This type of comparison is possible because genome projects have already determined the composition of DNA. Because DNA is a simple molecule — four types of paired nucleotides (called bases) forming a well-defined double helix — it is relatively easy to line up and compare two strands.
Unfortunately, this approach does not define which protiens dock at the binding sites, though it can help to guide experiments. Mintseris thought that if he applied the protein-protein docking algorithms developed in Weng’s lab to the problem, he could match specific proteins with specific binding sites.

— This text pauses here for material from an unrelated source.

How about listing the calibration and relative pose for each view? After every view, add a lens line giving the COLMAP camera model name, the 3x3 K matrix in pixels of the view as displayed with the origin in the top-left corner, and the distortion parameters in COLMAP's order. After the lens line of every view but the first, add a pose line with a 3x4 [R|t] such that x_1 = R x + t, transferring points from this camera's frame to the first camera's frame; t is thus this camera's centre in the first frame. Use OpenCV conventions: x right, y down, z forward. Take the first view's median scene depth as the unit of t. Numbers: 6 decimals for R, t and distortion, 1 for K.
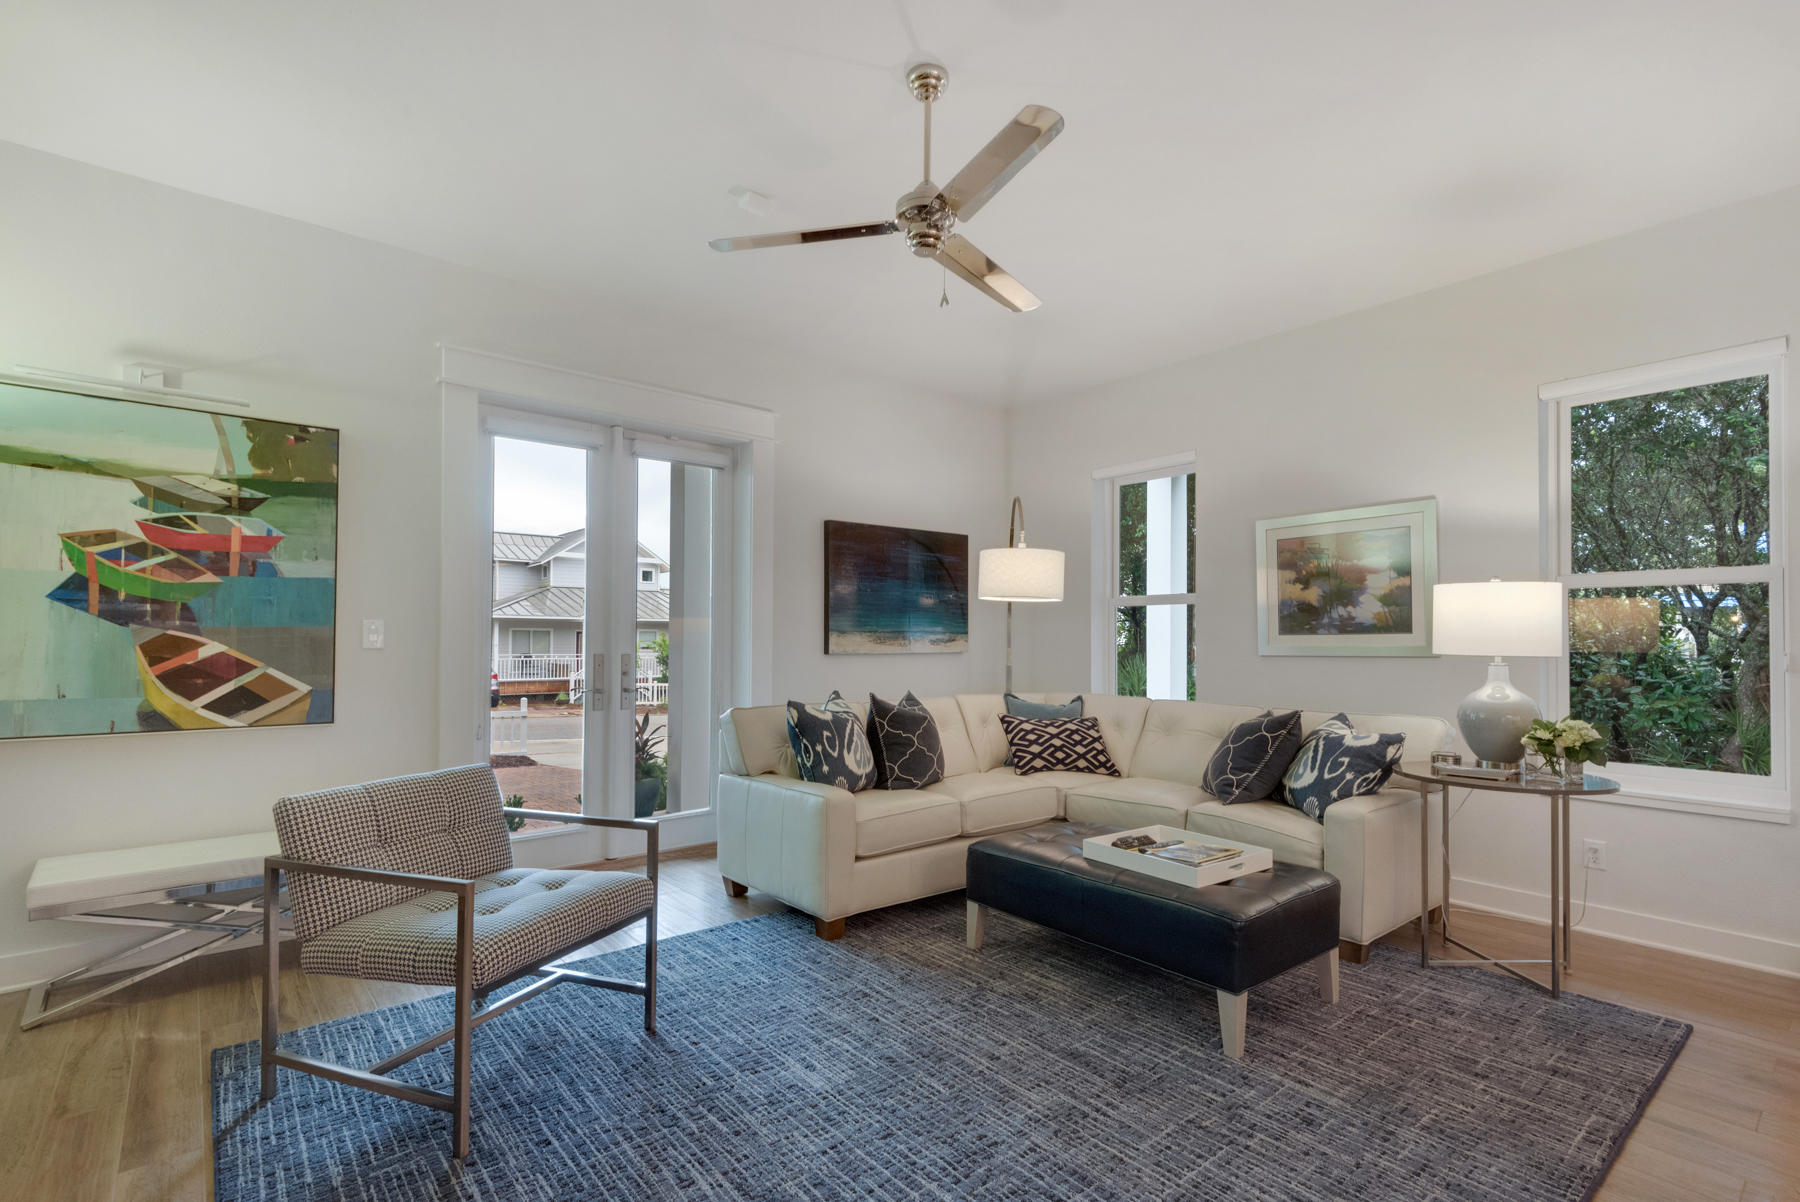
lens RADIAL K [[812.8, 0, 913.4], [0, 812.8, 639.6], [0, 0, 1]] dist [0.017512, -0.007704]
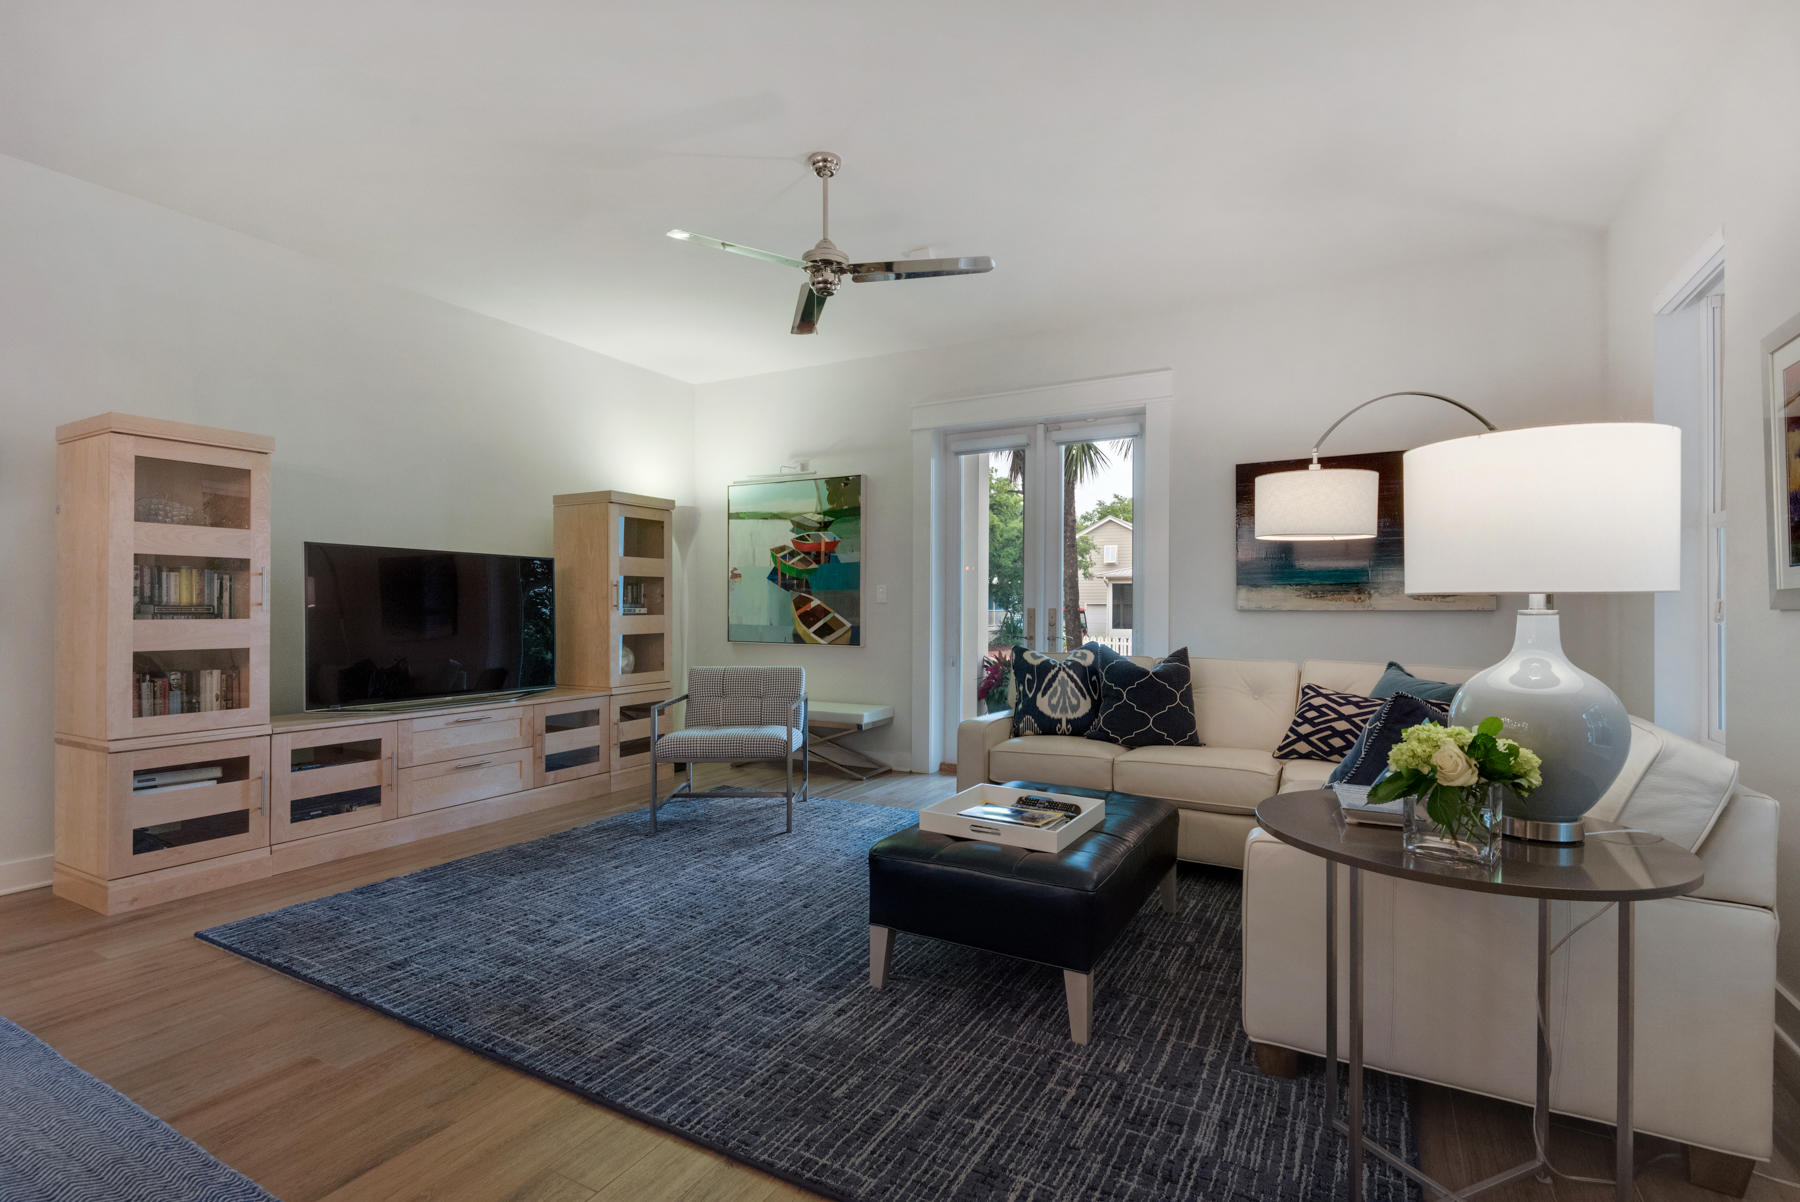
lens RADIAL K [[839.4, 0, 888.6], [0, 839.4, 600.2], [0, 0, 1]] dist [0.020555, -0.014517]
pose [[0.340927, -0.011335, -0.940021, 1.040247], [0.000230, 0.999928, -0.011974, 0.029371], [0.940090, 0.003866, 0.340905, 0.488911]]
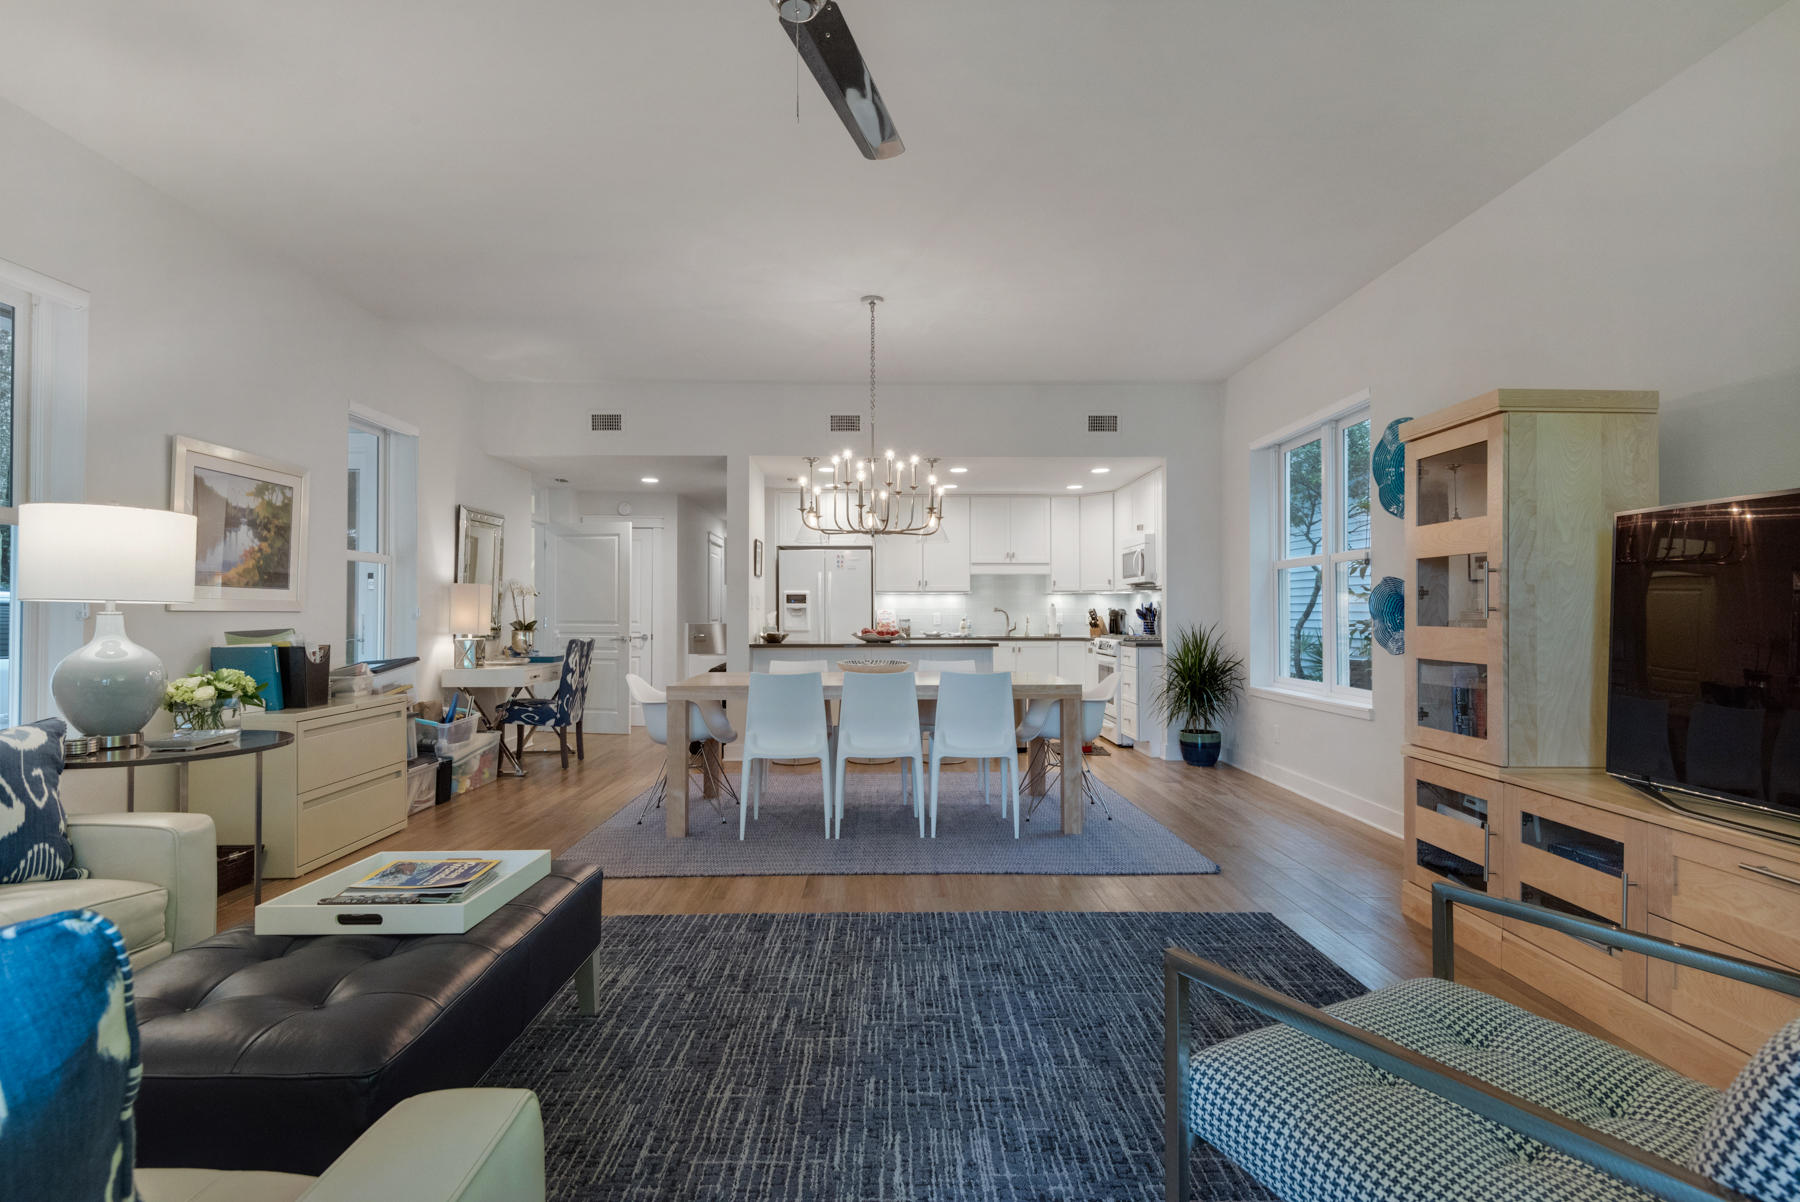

The sheer magnitude of the problem is daunting. A 10-base-long strand of DNA carries about 1 million possible binding sites. A protein docks only at a handful of these. Past attempts to use protein-DNA docking algorithms have winnowed this down to about 1000 possibilities, but it would take years of testing to identify the actual docking sites.
Working with Eisen’s team and its dedicated 40-cluster supercomputer,
Mintseris began applying protein docking algorithms to DNA. He showed
some success working with known proteins, but it takes months or even years
to isolate a protein structure, and few are known.
Instead, Mintseris developed a way to guess the structure of unknown proteins. He does this by using an algorithm to compare the composition of a target protein with that of proteins of known composition and structure. The algorithm then makes educated guesses about the target protein’s structure. How well does this work? Several years ago, a research group developed a powerful algorithm that looked at experimental data and predicted the likelihood of a well-known protein family binding with hundreds of DNA sequences.
“We tested the same proteins using our algorithm and our predictions were almost as good. But we didn’t use any experimental data, which took who knows how many hours to collect. We were able to predict four of the top 10 sequences known to bind that protein in real life.”
The ability to automatically deduce binding affinities could help guide research for years to come. It may help scientists learn to produce proteins to control debilitating genetic diseases or turn off proteins that mediate unregulated growth such as cancer cell growth.
Mintseris is cautious. He notes that he has worked with only one protein whose behavior is relatively easy to predict. Eisen agrees, noting that it has not yet been verified experimentally, but adds that the work was “surprisingly effective” for such short development time.
Back at Boston University, Mintseris continues to sort through pieces of nature’s most complex puzzle.